The json files has the following data in them:
```json
{"reviewerID": "A1E5ZR1Z4OQJG", "asin": "1495329321", "reviewerName": "Pure Jonel \"Pure Jonel\"", "helpful": [0, 0], "reviewText": "Da Silva takes the divine by storm with this unique new novel.  She develops a world unlike any others while keeping it firmly in the real world.  This is a very well written and entertaining novel.  I was quite impressed and intrigued by the way that this solid storyline was developed, bringing the readers right into the world of the story.  I was engaged throughout and definitely enjoyed my time spent reading it.I loved the character development in this novel.  Da Silva creates a cast of high school students who actually act like high school students.  I really appreciated the fact that none of them were thrown into situations far beyond their years, nor did they deal with events as if they had decades of life experience under their belts.  It was very refreshing and added to the realism and impact of the novel.  The friendships between the characters in this novel were also truly touching.Overall, this novel was fantastic.  I can&#8217;t wait to read more and to find out what happens next in the series.  I&#8217;d definitely recommend this debut novel by Da Silva to those who want a little YA fun with a completely unique & shocking storyline.Please note that I received a complimentary copy of this work in exchange for an honest review.", "overall": 4.0, "summary": "An amazing first novel", "unixReviewTime": 1396137600, "reviewTime": "03 30, 2014"}

```
Here we are interested in two things:

"reviewText" -> thats the review

"overall" -> that's the sentiment we will be working with assuming that greater than 2 is a positive review.

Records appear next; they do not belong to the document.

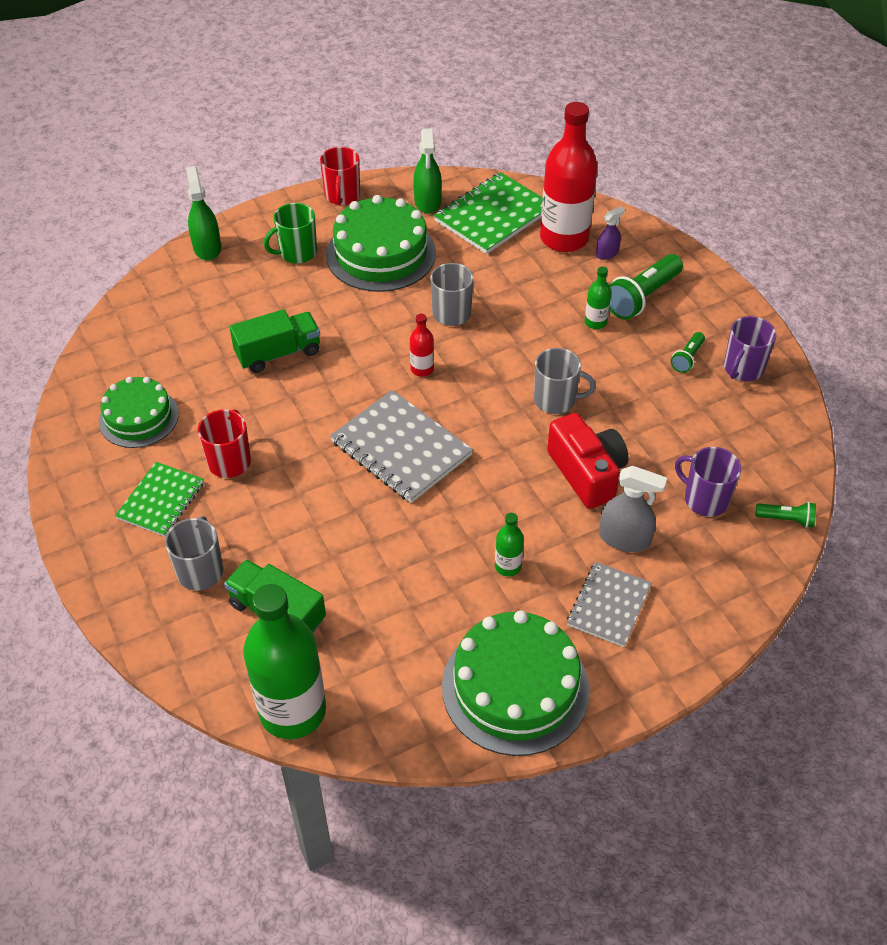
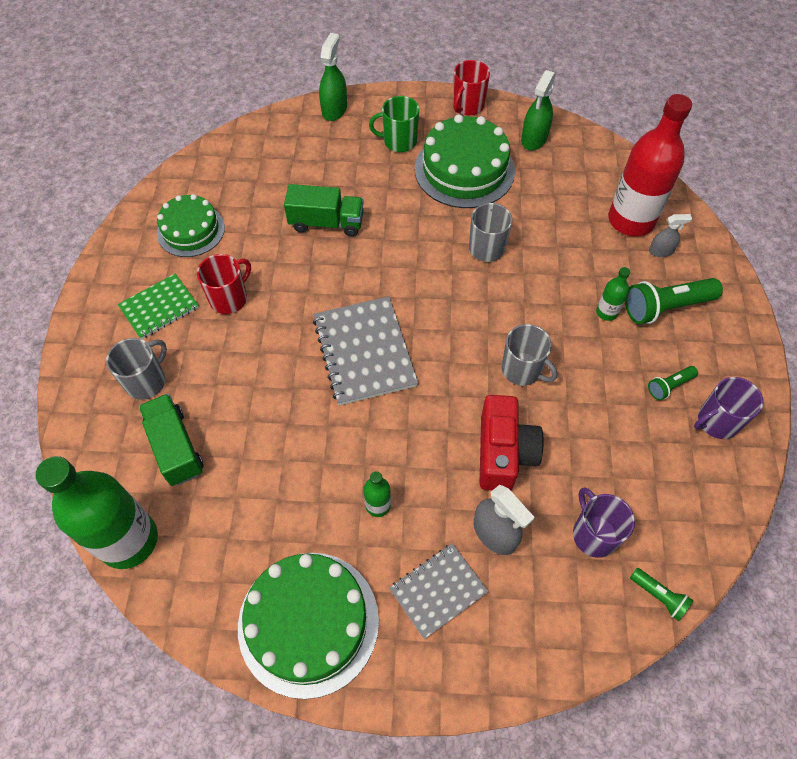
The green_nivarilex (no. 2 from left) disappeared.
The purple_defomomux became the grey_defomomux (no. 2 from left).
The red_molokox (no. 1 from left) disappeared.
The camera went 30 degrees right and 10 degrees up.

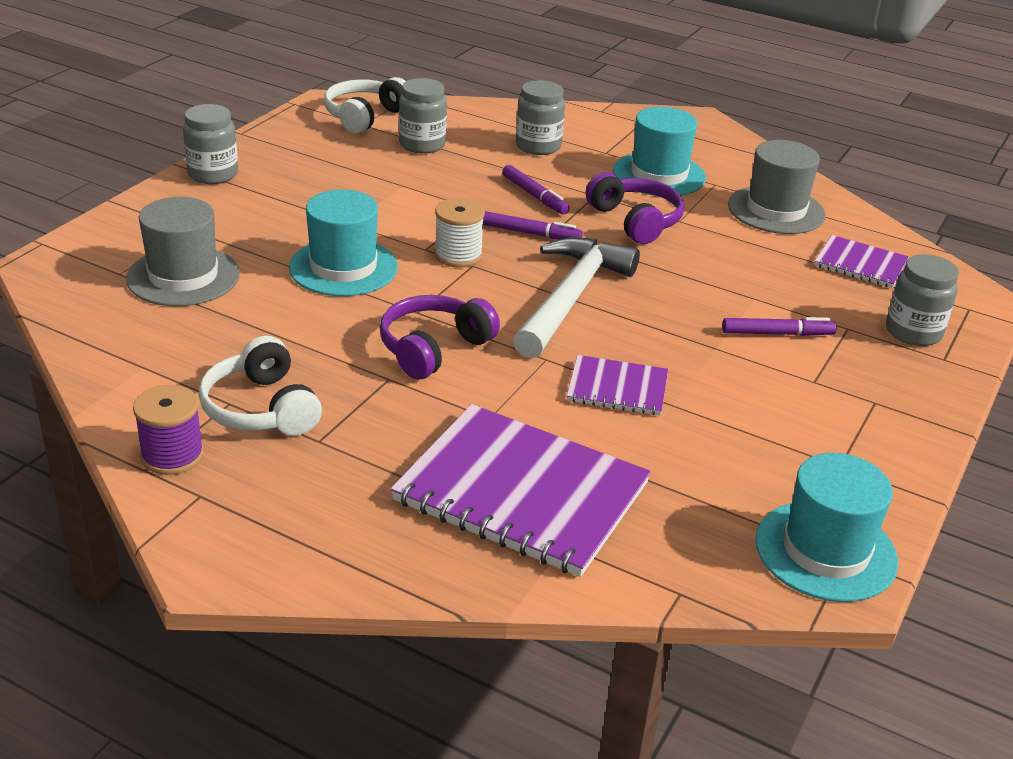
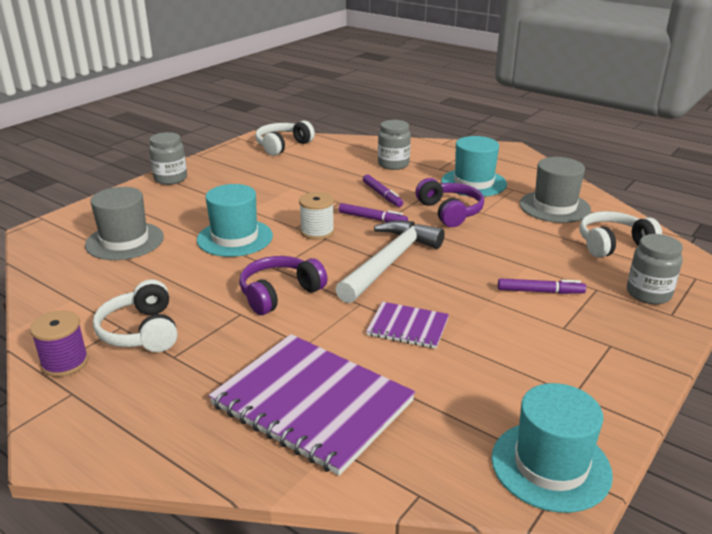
The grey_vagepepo (no. 2 from left) disappeared.
The purple_nivarilex (no. 3 from left) was replaced by the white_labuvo (no. 3 from left).
The camera went 10 degrees right and 5 degrees down.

### Preparing the `Fields`

In [3]:
get_sentiment = lambda x: 1 if x >=3 else 0
# dtype = torch.float

In [4]:
TEXT = data.Field(tokenize = 'spacy',
                  tokenizer_language = 'en_core_web_sm',
                  include_lengths=True
                  )
LABEL = data.LabelField(preprocessing=get_sentiment, dtype = torch.float)

In [5]:
fields = {
    'reviewText': ('review', TEXT),
    'overall': ('sentiment', LABEL)
}

In [6]:
train_data, test_data = data.TabularDataset.splits(
    path="/content/",
    train="Books_small_10000.json",
    test="Books_small.json",
    format="json",
    fields=fields
)

In [7]:
print(vars(train_data[0]))

{'review': ['I', 'bought', 'both', 'boxed', 'sets', ',', 'books', '1', '-', '5', '.', ' ', 'Really', 'a', 'great', 'series', '!', ' ', 'Start', 'book', '1', 'three', 'weeks', 'ago', 'and', 'just', 'finished', 'book', '5', '.', ' ', 'Sloane', 'Monroe', 'is', 'a', 'great', 'character', 'and', 'being', 'able', 'to', 'follow', 'her', 'through', 'both', 'private', 'life', 'and', 'her', 'PI', 'life', 'gets', 'a', 'reader', 'very', 'involved', '!', ' ', 'Although', 'clues', 'may', 'be', 'right', 'in', 'front', 'of', 'the', 'reader', ',', 'there', 'are', 'twists', 'and', 'turns', 'that', 'keep', 'one', 'guessing', 'until', 'the', 'last', 'page', '!', ' ', 'These', 'are', 'books', 'you', 'wo', "n't", 'be', 'disappointed', 'with', '.'], 'sentiment': 1}


In [8]:
from collections import Counter
counter = Counter()

for i in train_data:
  counter[i.sentiment] += 1

counter

Counter({0: 644, 1: 9356})

We have `466` negative and `6534` positive reviews in the dataset

### Checking the data sizes for each sample.

In [9]:
print(f"TRAINING EXAMPLES: \t {len(train_data)}\nTEST EXAMPLES: \t {len(test_data)}\nTOTAL EXAMPLES: \t {len(train_data) + len(test_data)}")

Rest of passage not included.